Report every line of the data that includes "water".

RECORD EXCERPTS below:

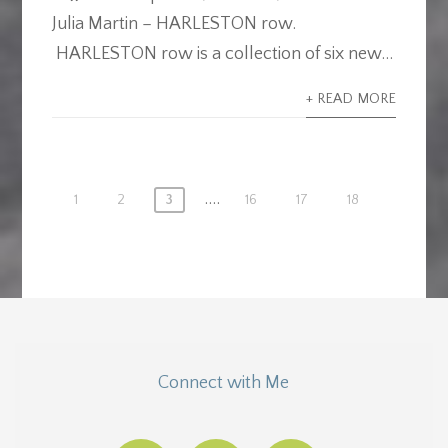
Julia Martin – HARLESTON row.
HARLESTON row is a collection of six new...
+ READ MORE
....
1
2
3
16
17
18
Connect with Me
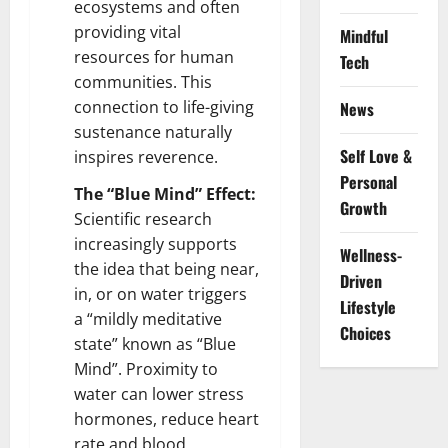
ecosystems and often
providing vital
Mindful
resources for human
Tech
communities. This
connection to life-giving
News
sustenance naturally
Self Love &
inspires reverence.
Personal
The “Blue Mind” Effect:
Growth
Scientific research
increasingly supports
Wellness-
the idea that being near,
Driven
in, or on water triggers
Lifestyle
a “mildly meditative
Choices
state” known as “Blue
Mind”. Proximity to
water can lower stress
hormones, reduce heart
rate and blood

End of RECORD EXCERPTS.

SOLUTION
in, or on water triggers
water can lower stress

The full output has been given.